Melting Ice Caps Impacting Earth’s Rotation Rate Finds Research

The way melting polar ice is impacting global timekeeping systems is the focus of important new research. According to a report in the Financial Times, scientists have found that the massive amounts of ice disappearing daily from Greenland and Antarctica is redistributing water masses in a way that is slowing down the Earth’s rotation.

This has significance because Coordinated Universal Time (UTC), the international atomic time standard all official clocks are set by, is defined based on the stability of our planet’s rotation. When the rotation becomes irregular, UTC administrators must occasionally add “leap seconds” to keep clocks in sync with astronomical time. The last added second was on December 31st, 2016.

Quoted experts estimate another leap second will likely be needed by 2030 due to the ongoing melting of polar ice sheets and glaciers.
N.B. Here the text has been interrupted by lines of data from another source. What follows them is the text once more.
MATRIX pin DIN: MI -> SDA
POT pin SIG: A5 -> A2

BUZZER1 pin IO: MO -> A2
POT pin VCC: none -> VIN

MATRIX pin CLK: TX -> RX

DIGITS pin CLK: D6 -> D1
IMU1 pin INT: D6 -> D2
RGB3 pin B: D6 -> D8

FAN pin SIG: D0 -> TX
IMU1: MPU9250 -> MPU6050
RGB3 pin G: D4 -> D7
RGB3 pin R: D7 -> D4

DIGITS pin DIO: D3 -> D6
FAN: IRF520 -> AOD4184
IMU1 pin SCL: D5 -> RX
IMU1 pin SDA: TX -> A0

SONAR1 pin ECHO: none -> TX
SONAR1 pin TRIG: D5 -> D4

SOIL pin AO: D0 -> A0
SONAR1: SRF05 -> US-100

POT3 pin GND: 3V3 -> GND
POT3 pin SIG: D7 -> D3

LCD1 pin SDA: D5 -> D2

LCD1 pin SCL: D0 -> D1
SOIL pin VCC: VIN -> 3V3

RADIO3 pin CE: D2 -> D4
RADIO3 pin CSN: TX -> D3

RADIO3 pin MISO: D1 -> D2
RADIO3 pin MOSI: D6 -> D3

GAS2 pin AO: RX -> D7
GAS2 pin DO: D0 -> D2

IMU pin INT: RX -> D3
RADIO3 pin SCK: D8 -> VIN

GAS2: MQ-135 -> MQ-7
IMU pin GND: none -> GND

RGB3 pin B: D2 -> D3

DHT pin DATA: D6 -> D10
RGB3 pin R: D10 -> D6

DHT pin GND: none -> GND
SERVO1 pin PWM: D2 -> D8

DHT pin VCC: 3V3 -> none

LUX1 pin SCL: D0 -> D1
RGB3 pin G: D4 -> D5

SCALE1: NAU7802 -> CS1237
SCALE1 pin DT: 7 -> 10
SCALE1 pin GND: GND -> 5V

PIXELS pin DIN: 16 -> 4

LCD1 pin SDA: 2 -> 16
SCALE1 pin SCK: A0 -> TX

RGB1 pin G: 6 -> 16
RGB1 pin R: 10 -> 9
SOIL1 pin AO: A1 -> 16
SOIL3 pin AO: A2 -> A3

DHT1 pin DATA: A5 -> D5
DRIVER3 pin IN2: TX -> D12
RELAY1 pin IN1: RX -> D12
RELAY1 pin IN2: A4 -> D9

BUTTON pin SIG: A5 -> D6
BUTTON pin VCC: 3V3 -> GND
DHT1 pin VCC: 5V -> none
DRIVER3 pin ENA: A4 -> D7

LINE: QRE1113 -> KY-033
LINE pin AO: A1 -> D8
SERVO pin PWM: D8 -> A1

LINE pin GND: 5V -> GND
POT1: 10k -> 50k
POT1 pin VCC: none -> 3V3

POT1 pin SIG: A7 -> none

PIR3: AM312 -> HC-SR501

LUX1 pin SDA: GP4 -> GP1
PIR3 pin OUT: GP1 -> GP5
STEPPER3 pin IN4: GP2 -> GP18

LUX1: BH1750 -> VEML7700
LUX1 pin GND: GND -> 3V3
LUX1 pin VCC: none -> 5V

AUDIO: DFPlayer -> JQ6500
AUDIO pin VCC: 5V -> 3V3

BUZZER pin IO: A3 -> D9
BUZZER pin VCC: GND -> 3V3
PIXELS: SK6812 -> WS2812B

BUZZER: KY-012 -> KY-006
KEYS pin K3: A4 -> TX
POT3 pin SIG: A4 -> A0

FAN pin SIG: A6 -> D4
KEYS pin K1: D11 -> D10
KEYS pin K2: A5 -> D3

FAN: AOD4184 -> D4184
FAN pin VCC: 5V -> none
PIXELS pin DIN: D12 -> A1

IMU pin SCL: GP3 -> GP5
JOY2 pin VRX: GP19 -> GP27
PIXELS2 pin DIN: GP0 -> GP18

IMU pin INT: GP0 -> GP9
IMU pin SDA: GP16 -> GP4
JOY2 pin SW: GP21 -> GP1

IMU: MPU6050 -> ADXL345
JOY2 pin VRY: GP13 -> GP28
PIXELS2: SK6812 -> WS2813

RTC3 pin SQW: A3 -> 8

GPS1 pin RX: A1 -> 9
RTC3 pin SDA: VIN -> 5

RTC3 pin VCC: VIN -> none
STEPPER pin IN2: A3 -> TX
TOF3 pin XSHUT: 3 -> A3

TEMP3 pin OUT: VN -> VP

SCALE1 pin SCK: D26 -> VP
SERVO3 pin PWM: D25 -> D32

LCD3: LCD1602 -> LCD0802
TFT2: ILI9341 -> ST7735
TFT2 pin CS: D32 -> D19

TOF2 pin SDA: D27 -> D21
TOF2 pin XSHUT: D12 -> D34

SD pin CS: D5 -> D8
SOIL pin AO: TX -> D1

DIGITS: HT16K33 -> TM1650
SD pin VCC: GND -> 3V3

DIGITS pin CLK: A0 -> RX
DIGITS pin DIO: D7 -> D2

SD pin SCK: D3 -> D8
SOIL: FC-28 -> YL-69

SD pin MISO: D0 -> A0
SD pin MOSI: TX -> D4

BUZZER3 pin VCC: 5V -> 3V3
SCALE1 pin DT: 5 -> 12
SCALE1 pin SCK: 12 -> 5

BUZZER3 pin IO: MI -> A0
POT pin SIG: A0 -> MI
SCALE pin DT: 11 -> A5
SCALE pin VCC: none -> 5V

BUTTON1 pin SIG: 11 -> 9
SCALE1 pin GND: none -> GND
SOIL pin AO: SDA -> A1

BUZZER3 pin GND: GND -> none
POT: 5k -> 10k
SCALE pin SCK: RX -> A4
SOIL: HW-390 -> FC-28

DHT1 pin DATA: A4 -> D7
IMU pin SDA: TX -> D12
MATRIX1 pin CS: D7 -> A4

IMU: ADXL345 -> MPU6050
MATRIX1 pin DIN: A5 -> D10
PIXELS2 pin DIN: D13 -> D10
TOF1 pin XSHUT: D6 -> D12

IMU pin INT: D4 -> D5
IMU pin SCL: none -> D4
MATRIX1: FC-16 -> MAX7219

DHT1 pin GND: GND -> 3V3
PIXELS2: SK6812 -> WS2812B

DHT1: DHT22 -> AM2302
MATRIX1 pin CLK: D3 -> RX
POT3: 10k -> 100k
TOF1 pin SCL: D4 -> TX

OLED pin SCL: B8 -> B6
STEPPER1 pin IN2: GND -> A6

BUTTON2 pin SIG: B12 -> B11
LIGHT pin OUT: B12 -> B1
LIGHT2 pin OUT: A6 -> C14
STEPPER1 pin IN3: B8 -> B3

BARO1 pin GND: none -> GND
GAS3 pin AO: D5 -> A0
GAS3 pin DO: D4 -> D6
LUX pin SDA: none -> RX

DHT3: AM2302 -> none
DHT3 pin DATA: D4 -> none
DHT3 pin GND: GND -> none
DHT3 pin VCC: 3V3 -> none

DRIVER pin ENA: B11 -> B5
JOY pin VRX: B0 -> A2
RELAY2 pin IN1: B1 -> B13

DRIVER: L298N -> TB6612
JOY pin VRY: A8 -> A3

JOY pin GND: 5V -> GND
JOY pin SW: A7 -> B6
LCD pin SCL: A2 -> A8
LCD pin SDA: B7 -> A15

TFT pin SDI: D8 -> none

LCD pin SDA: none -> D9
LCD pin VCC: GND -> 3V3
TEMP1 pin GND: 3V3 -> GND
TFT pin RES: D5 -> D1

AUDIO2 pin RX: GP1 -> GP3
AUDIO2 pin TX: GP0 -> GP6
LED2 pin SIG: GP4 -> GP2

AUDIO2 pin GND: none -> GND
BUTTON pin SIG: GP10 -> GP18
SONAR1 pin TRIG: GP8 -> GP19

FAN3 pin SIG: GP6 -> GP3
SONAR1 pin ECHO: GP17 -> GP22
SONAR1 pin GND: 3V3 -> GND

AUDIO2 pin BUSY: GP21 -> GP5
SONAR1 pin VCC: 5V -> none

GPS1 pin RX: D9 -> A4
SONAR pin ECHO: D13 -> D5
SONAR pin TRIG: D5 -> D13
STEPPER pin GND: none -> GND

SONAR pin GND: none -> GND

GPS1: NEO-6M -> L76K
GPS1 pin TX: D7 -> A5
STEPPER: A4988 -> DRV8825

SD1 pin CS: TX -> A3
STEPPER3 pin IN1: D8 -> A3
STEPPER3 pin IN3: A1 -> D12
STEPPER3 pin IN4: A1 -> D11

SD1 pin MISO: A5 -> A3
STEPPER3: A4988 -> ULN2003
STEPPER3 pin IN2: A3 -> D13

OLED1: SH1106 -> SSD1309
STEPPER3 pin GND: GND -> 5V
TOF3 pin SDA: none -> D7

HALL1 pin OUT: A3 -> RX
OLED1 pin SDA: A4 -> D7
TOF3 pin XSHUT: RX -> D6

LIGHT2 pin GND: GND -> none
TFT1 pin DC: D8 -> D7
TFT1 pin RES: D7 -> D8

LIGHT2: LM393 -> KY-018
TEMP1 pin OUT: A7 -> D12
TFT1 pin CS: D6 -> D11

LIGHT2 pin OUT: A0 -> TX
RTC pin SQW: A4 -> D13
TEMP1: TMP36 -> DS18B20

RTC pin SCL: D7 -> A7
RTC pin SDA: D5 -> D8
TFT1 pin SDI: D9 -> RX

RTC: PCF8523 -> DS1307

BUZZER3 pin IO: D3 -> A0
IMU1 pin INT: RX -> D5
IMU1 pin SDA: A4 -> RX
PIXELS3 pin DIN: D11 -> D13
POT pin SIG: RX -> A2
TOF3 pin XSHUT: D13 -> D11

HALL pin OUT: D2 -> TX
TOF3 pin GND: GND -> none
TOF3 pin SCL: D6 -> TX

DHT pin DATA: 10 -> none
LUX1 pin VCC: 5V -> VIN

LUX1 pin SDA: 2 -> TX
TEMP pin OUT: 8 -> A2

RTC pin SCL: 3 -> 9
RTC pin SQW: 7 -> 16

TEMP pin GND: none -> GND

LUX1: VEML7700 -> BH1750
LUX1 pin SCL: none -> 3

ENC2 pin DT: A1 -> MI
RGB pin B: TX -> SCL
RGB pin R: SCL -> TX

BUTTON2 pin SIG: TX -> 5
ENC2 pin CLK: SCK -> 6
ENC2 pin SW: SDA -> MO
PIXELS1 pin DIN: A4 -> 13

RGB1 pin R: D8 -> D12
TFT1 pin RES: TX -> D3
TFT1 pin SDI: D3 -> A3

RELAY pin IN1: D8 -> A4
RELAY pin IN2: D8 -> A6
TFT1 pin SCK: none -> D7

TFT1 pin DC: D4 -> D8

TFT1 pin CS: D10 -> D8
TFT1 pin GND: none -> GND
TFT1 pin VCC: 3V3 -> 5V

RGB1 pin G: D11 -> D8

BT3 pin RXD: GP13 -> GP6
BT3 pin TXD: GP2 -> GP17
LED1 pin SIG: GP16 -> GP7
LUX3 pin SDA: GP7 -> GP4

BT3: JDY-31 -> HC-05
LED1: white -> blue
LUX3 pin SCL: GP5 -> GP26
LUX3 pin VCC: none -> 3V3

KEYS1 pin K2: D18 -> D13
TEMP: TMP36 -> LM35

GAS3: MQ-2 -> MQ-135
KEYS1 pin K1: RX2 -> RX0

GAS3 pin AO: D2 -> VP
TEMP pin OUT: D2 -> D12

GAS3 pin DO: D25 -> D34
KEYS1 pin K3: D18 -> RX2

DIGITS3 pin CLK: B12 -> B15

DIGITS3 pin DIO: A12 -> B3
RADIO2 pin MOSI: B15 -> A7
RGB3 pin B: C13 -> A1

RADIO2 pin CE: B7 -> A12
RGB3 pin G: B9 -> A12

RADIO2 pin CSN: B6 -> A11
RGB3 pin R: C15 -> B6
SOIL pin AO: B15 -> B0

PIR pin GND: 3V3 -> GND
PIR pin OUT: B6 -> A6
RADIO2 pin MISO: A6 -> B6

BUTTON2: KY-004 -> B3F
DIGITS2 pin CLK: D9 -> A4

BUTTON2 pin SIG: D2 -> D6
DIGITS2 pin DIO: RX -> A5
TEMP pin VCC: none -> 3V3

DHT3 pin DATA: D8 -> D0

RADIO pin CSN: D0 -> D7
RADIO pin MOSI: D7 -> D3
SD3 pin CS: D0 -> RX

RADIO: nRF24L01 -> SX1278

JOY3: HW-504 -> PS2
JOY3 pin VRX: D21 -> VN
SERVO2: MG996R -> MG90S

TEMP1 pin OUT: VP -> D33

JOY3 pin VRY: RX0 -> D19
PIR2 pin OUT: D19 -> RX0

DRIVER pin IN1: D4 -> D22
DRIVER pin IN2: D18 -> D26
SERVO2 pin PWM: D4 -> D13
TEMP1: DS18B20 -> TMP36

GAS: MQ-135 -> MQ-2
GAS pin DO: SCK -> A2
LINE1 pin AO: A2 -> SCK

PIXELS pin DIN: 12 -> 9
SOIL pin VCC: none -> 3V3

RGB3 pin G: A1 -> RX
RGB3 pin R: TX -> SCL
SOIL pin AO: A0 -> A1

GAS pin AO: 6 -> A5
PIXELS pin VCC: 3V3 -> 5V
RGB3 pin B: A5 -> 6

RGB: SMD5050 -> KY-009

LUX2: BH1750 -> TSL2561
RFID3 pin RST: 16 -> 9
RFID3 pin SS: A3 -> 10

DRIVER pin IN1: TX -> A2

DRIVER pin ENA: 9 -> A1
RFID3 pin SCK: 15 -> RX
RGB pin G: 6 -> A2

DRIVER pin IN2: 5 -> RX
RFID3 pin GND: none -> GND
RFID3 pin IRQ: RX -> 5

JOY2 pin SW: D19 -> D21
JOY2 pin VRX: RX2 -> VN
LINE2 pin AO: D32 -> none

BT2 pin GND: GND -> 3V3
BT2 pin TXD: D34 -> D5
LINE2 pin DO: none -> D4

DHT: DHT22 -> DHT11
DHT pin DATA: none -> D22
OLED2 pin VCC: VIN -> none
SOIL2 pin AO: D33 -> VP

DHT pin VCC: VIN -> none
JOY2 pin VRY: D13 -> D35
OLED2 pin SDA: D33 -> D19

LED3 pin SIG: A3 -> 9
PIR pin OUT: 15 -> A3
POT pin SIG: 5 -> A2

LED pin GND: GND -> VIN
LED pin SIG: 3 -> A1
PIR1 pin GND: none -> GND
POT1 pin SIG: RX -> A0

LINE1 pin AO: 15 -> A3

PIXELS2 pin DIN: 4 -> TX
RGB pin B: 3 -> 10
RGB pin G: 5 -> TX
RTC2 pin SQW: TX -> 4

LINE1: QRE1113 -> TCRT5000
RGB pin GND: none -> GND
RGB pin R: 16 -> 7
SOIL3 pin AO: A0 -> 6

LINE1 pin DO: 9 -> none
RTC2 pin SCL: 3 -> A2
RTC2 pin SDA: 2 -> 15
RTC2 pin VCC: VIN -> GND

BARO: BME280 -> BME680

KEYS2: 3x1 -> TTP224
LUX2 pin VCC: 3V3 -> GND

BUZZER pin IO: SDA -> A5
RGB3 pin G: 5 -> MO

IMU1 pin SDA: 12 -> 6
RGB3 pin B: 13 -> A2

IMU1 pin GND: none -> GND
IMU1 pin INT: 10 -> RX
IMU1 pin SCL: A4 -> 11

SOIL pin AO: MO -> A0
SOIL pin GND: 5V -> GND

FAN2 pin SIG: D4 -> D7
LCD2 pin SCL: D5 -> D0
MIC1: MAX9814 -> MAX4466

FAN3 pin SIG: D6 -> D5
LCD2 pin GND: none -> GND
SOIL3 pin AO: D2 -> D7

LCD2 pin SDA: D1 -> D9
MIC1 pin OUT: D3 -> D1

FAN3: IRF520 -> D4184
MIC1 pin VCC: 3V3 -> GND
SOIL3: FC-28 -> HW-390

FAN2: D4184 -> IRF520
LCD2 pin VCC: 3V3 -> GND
Thousands of tons of ice are lost from these regions each day, removing weight that previously counterbalanced other areas of the planet. As a result, the Earth has been found to be rotating more slowly over time.

The research underscores the all-encompassing impacts of climate change. Beyond rising sea levels and environmental changes, melting ice is now shown to be altering the dynamics of the Earth’s rotation itself. This has implications for the long-term maintenance of timekeeping systems crucial for technologies like GPS. It demonstrates another way our climate and infrastructure are interconnected, and how ice loss impacts areas one may not immediately associate with climate change. For timekeepers, the findings suggest careful monitoring will be needed to keep clocks accurate in pace with the changing Earth.